TEXT FOR ANALYSIS: Begin

January/February 2025 - 18

To satisfy all the criteria, the testing solution was to
perform bi-directional load tests at two production shaft
locations. The majority of the drilled shaft axial resistance
was designed to be obtained from side and base resistance in
the basalt rock. But there was also great curiosity as to what
sort of side resistance would be available in the permanently
cased portion of the shaft, e.g., casing to soil interface. As with
any bi-directional test, the decision where to place the load
cell assembly is always a challenge. It's a balancing act to
achieve the holy grail of resistance equilibrium above and
below the cell assembly.
Anticipating that the base resistance would be very large,
it was concluded by the design team to place the cell assembly
6 in (153 mm) above the shaft bottom. The bottom bearing
plate of the load cell assembly was 9 ft (2.7 m) in diameter,
where the shaft base diameter was 12.25 ft (3.7 m). This is
known as a " punch-out " style (or Chicago method) test but to
epic proportions. The advantage of course is that a larger unit
base resistance may be tested than if the load was applied to
the entire base area.
Another challenging undertaking is the jack assembly.
Plans and specifications required a test load of 48,000 kip
(213,500 kN). This would normally be accomplished by using
as few jacks as possible. But the widely seen supply chain
issues following the COVID-19 Pandemic required the use of
many smaller embedded jacks as larger jacks had prohibitive
lead times. Driving the load test was a complex array of
hydraulic pumps and manifolded valves to pressurize 12
individual embedded jacks.
Further enhancing the program, distributed fiber optic
strain sensing technology was incorporated. This is a
Load cell assembly with multiple jacks
promising emerging technology for pile testing because it
allows the strain profile to be recorded along the entire length
of the pile instead of only at discrete points. The cables were
installed and monitored alongside conventional sister bar
instrumentation. An astounding 4.2 mi (6.8 km) of hoses,
strain gage wires, optical fibers, crosshole sonic logging tubes,
thermal integrity profiling wires, telltale casings and rods
were installed on each test shaft.

TEXT FOR ANALYSIS: End
GIVEN DATA: Begin

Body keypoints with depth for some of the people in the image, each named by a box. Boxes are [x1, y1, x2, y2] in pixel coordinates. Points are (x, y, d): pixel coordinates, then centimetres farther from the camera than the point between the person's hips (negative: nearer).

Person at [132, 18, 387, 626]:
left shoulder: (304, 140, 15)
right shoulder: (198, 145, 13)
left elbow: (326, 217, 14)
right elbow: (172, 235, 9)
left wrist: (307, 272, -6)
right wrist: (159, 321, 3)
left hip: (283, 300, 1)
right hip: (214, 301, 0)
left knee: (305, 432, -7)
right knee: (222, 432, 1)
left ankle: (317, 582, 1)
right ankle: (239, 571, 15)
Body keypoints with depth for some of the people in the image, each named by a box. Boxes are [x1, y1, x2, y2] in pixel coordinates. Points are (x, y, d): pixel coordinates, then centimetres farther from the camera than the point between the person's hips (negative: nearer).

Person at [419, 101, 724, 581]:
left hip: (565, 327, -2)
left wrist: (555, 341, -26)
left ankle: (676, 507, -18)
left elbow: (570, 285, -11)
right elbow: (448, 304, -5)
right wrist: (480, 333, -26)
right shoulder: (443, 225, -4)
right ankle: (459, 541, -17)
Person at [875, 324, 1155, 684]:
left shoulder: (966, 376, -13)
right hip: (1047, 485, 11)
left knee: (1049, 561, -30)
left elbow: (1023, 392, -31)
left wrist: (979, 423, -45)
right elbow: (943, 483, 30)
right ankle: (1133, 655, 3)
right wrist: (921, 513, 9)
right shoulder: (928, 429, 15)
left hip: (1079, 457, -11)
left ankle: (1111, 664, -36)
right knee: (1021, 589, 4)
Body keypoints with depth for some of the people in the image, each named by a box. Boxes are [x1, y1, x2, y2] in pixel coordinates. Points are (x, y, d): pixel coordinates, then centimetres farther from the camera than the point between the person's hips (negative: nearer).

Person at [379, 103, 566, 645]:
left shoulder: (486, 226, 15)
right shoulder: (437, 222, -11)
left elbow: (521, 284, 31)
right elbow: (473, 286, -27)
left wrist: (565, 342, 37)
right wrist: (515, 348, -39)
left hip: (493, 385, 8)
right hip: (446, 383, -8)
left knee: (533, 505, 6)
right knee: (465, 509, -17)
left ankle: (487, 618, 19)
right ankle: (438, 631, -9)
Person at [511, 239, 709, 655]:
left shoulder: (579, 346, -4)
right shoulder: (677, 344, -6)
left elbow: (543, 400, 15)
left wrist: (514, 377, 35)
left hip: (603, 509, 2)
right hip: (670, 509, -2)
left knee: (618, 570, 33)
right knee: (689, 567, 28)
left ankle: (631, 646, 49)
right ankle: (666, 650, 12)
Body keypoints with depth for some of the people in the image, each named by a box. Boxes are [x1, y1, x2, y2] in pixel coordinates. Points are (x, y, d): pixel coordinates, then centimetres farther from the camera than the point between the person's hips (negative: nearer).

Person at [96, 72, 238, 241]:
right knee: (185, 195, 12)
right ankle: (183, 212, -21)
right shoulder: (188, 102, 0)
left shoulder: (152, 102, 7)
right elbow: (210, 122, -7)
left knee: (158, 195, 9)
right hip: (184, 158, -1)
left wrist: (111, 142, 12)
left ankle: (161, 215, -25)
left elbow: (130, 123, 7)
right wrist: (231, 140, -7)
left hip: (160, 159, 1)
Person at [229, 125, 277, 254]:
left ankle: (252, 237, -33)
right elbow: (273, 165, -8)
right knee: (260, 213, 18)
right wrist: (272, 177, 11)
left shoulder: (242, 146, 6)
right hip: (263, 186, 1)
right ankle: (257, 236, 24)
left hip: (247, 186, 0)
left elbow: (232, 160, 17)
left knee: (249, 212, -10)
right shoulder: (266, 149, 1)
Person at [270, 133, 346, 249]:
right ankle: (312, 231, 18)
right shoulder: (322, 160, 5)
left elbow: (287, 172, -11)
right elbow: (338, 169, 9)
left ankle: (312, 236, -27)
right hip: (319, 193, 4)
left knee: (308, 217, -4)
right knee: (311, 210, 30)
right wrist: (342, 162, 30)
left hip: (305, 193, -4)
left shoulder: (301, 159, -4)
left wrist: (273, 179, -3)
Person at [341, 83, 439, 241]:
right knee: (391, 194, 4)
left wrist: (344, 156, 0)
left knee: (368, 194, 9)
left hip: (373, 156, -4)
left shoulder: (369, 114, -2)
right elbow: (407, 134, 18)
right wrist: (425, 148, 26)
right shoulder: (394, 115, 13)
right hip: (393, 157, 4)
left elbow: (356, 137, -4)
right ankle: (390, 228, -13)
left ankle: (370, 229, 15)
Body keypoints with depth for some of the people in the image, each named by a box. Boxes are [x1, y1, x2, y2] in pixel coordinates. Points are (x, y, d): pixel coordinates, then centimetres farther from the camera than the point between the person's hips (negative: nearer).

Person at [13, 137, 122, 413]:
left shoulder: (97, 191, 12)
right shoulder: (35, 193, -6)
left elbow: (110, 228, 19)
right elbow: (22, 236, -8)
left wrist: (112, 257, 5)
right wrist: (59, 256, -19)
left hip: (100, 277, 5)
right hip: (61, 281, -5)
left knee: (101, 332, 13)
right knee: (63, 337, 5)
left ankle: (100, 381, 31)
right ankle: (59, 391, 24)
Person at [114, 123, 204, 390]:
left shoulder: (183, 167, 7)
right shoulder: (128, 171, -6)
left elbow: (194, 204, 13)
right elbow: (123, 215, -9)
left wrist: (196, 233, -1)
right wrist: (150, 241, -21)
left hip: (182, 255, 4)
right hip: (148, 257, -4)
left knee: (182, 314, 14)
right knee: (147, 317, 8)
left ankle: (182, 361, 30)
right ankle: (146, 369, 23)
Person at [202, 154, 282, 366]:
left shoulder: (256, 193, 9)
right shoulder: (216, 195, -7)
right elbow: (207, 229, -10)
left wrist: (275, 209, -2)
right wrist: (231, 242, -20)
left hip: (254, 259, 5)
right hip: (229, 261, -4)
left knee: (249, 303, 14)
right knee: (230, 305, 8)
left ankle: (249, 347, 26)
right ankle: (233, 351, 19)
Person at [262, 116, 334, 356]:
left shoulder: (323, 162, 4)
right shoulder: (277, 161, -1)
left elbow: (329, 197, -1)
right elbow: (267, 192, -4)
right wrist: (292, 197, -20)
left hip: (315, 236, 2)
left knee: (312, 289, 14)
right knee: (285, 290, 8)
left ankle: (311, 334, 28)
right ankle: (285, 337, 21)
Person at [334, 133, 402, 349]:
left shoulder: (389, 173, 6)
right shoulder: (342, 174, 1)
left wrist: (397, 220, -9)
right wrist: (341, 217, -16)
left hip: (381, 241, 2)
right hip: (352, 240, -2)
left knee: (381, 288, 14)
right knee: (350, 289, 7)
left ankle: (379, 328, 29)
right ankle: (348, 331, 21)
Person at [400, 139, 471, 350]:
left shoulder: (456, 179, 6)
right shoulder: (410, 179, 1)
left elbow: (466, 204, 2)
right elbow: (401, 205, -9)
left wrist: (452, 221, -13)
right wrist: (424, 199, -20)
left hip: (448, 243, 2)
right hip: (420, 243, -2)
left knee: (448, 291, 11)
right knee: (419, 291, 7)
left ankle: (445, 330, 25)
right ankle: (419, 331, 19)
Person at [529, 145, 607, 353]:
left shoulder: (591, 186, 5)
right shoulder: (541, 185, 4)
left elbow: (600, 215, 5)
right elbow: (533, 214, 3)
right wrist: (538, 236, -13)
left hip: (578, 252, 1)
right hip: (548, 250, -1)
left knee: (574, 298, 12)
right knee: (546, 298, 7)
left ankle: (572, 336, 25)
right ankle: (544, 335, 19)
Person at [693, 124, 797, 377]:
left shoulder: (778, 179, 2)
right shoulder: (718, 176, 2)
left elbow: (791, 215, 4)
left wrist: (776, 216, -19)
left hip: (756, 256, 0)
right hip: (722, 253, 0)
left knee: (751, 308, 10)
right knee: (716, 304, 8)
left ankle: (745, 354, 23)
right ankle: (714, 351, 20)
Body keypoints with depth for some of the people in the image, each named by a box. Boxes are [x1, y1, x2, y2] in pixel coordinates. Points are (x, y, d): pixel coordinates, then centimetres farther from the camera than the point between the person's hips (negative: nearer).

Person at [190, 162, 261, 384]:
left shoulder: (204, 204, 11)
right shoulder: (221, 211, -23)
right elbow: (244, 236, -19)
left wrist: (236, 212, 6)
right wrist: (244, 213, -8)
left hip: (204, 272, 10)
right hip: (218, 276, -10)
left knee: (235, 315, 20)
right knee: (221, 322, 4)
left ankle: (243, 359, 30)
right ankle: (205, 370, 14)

GIVEN DATA: End

== WORK TO COMPLETE ==
A. Repeat the text on the bi-directional shaft load tests starting at "Anticipating that the" and ending at "the jack assembly.", changing "design team" to "project engineers".
B. Continue the text on the bi-directional shaft load tests from the point where it stops.

== RESULTS OF THE TASKS ==
A.
Anticipating that the base resistance would be very large,
it was concluded by the project engineers to place the cell assembly
6 in (153 mm) above the shaft bottom. The bottom bearing
plate of the load cell assembly was 9 ft (2.7 m) in diameter,
where the shaft base diameter was 12.25 ft (3.7 m). This is
known as a " punch-out " style (or Chicago method) test but to
epic proportions. The advantage of course is that a larger unit
base resistance may be tested than if the load was applied to
the entire base area.
Another challenging undertaking is the jack assembly.

B.
Quality Assurance/Quality Control
Polymer support fluid was used during casing installation
and excavation. Extensive airlifting was performed resulting
in a full fluid column exchange volume. Sand content testing
was completed daily to monitor the suspended solids in the
fluid column until undetectable levels were measured,
greatly overachieving the specified criteria of <2%. The
extremely clean fluid column provided optimal conditions for
the sonar caliper to " see " the walls of the rock socket.
Verticality was exceptional with
only a 27 in (685 mm) centerline
offset over a 243 ft (74 m) depth.
Caliper measurements confirmed
the rock socket diameter was
slightly larger than the cutting
face of tooling.
Because the shaft design
heavily relied on base resistance
it was very important to have a
clean bottom of shaft. A shaft inspection device was specified
for all shafts to verify the shaft base was clean and provide the
confidence needed in the base resistance.
Along with detailed construction observations by project
designer Shannon & Wilson's full-time on-site geotechnical
engineer, post construction quality assurance was done with
thermal integrity profiling and crosshole sonic logging. While
thermal integrity profiling cables suffered high attrition during
(and after) the concrete placement, results were of limited use
for shaft acceptance. Reasons for these failures are still under
investigation in hopes of leading to the development of a more
robust cable-sensor string. Therein, crosshole sonic logging
was the primary nondestructive testing method for the shaft
integrity acceptance. Aside from performing some minor
chipping around the top of one shaft, all shafts had a concrete
rating of " acceptable. "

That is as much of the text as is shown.